Volontari invece di fucili: Il Progetto della Foresta di Montagna chiede aiuto
Il Progetto della Foresta di Montagna con sede a Trin sta cercando urgentemente volontari impegnati per il 2026, che contribuiscano concretamente alla conservazione delle foreste di montagna in interventi settimanali. Ogni anno circa 3000 persone partecipano a oltre 50 siti in Svizzera, nel Liechtenstein e nell'Austria adiacente, per garantire la stabilità e la funzione protettiva delle foreste di montagna.
Queste foreste proteggono gli insediamenti e le infrastrutture da valanghe, cadute di massi e inondazioni, e quindi svolgono un ruolo molto più importante rispetto al semplice sfondo per il turismo venatorioe l'alimentazione degli animali selvatici.
I cambiamenti climatici, le temperature più elevate e gli eventi estremi mettono ulteriormente sotto stress le foreste di montagna, mentre contemporaneamente aumentano le pressioni dovute alla caccia ricreativa, all'uso turistico, alle infrastrutture e agli interventi forestali.
Per aumentare la resilienza della foresta di montagna, il Progetto della Foresta di Montagna si affida a misure mirate per promuovere la biodiversità, al ringiovanimento appropriato alle condizioni locali e alla manutenzione continua, invece che al massimizzare i ricavi a breve termine.
In questo modo il progetto si contrappone chiaramente alle "soluzioni" guidate dalla caccia, dove gli animali selvatici diventano capri espiatori per i presunti danni da pascolo, mentre i problemi strutturali nella gestione forestale rimangono ignorati.

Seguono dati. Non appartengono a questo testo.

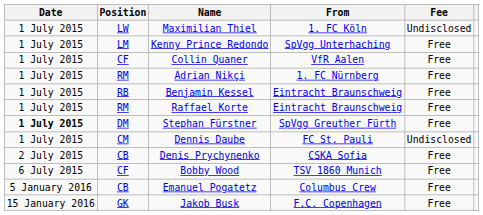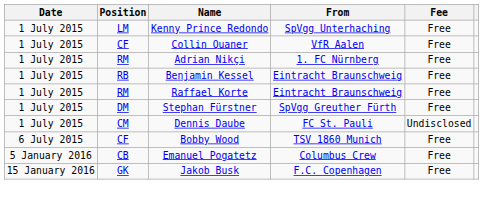- row: 1 July 2015 | LW | Maximilian Thiel | 1. FC Köln | Undisclosed
Stephan Fürstner | Date: bold -> normal
- row: 2 July 2015 | CB | Denis Prychynenko | CSKA Sofia | Free
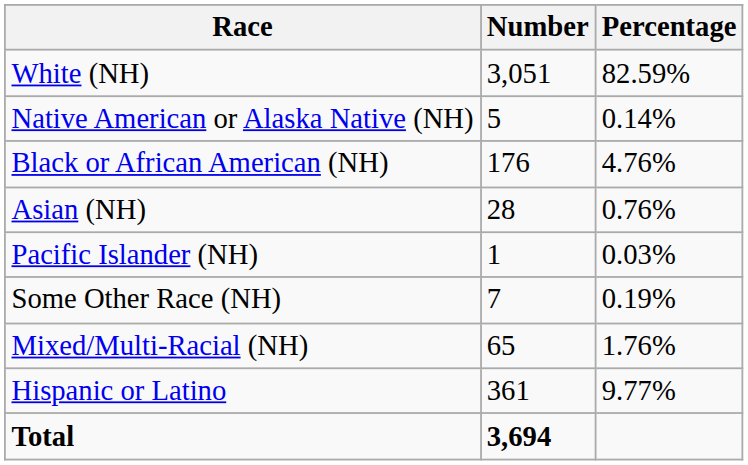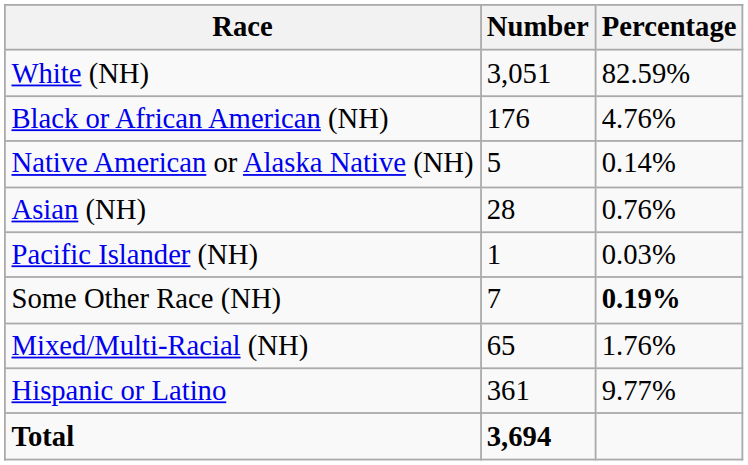rows swapped: Black or African American (NH) <-> Native American or Alaska Native (NH)
Some Other Race (NH) | Percentage: normal -> bold
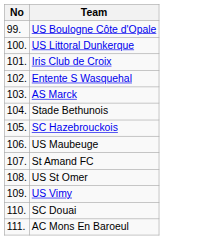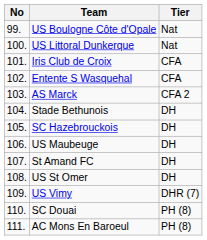+ column: Tier | Nat | Nat | CFA | CFA | CFA 2 | DH | DH | DH | DH | DH | DHR (7) | PH (8) | PH (8)
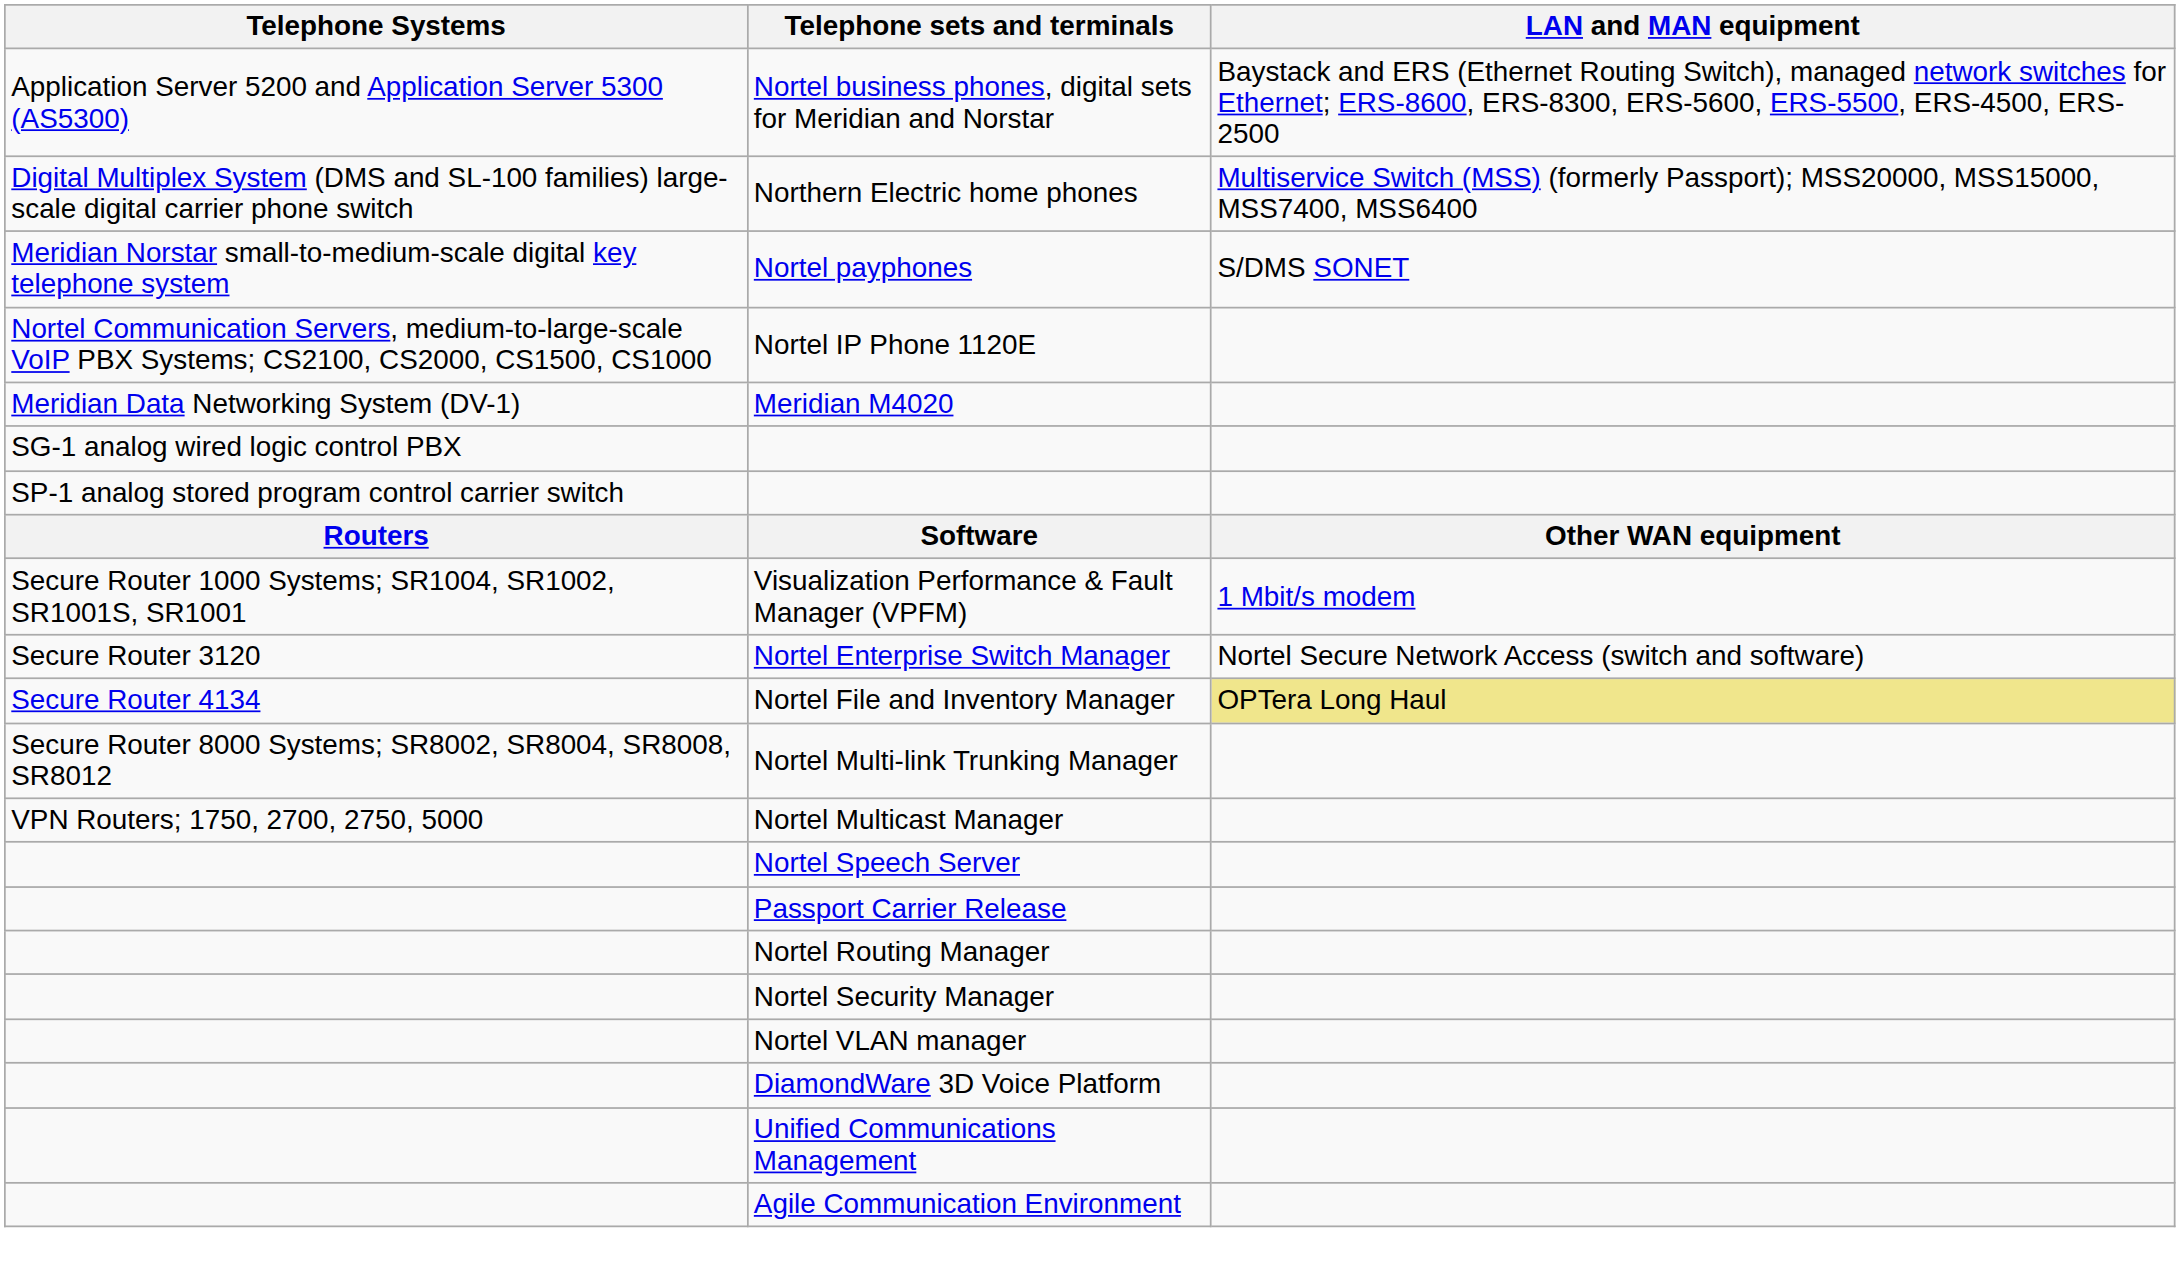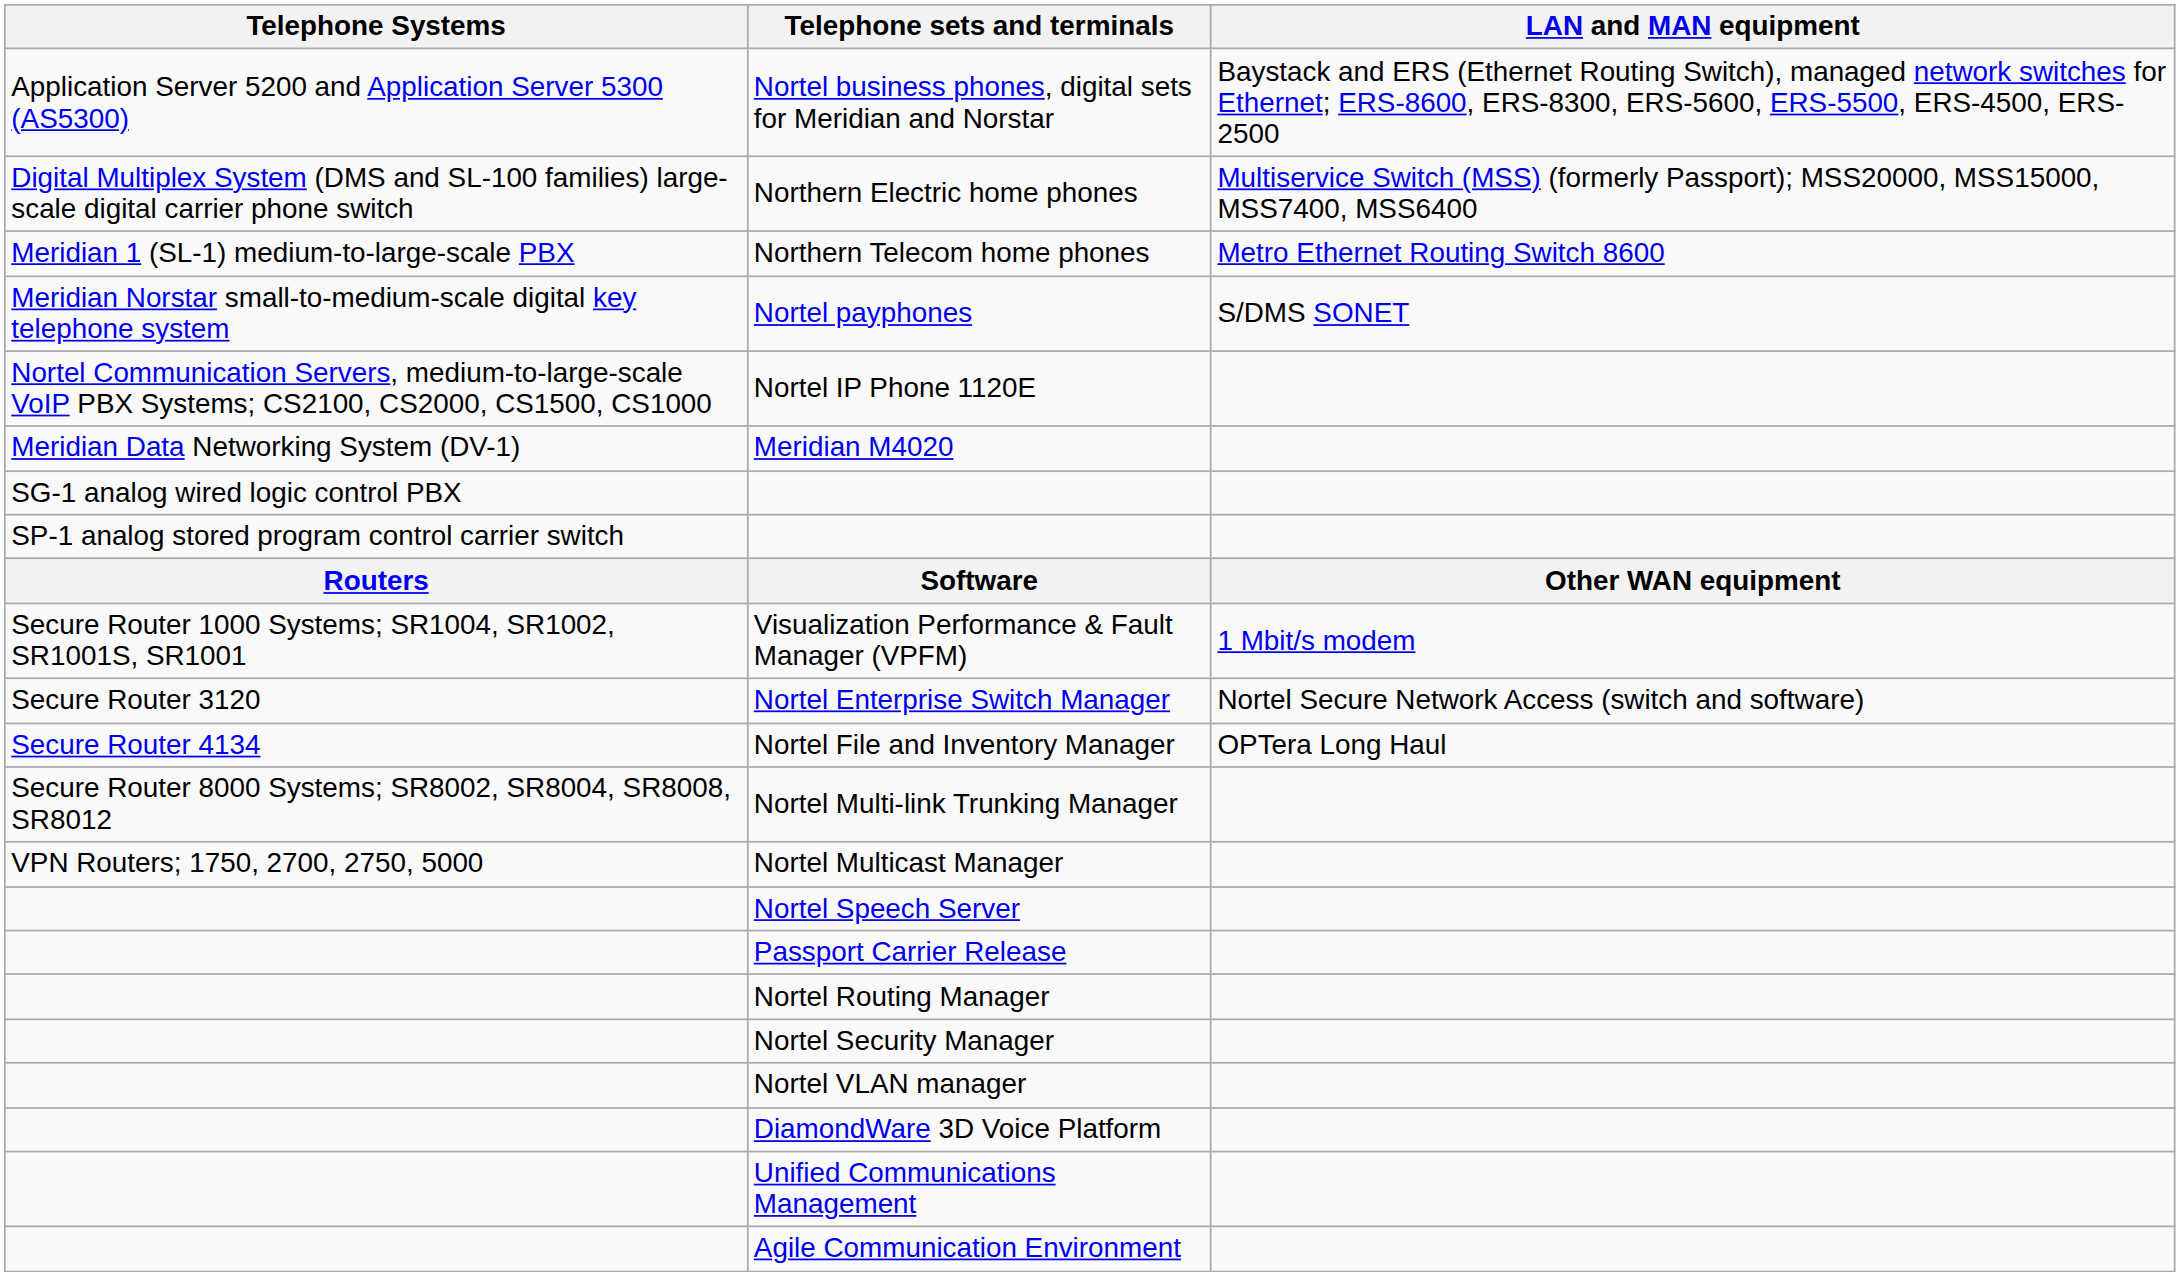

Lavoro manuale sul terreno: cosa fanno concretamente i volontari
Durante le settimane di progetto, i volontari lavorano sotto guida specializzata su terreni ripidi: piantano alberi giovani appropriati al luogo, mantengono foreste protettive, rimuovono specie non autoctone, costruiscono protezioni dall'erosione e aiutano a rendere le strutture forestali più resistenti alle tempeste e alla siccità.
Tali interventi combinano il lavoro fisico con l'educazione ambientale. I volontari imparano le interconnessioni ecologiche e sperimentano come gli ecosistemi forestali possono essere stabilizzati senza il romanticismo della caccia, ma con molto lavoro manuale.
Comunicazione pubblica invece di propaganda venatoria
Il Progetto della Foresta di Montagna chiede esplicitamente ai media e alle piattaforme di sottolineare l'importanza della foresta di montagna e di sostenere la ricerca di volontari.
Per le redazioni sono disponibili un testo stampa dettagliato e immagini mediatiche. Inoltre, il progetto invita i giornalisti a partecipare attivamente e a parlare direttamente con i volontari e i responsabili del progetto.
Per pubblicazioni critiche verso la caccia come wildbeimwild.com, questa è un'opportunità per spostare il focus dalla caccia ricreativa e dai trofei al vero lavoro di protezione e manutenzione nella foresta, mostrando così un'immagine diversa dell'impegno per le regioni montane.
Un'alternativa alla caccia ricreativa
Mentre le associazioni venatorie continuano a cercare di presentare il loro ruolo come presunti guardiani della foresta, il Progetto della Foresta di Montagna mostra un'alternativa della società civile: manutenzione della foresta protettiva come compito di interesse pubblico, portato avanti da volontari e specialisti, senza numeri di abbattimento e logica dei trofei.
Chi vuole impegnarsi può trovare informazioni su località e date sul sito web del Progetto della Foresta di Montagna e con il proprio lavoro può fare più per la foresta di montagna che un'intera stagione di caccia ricreativa potrebbe mai realizzare.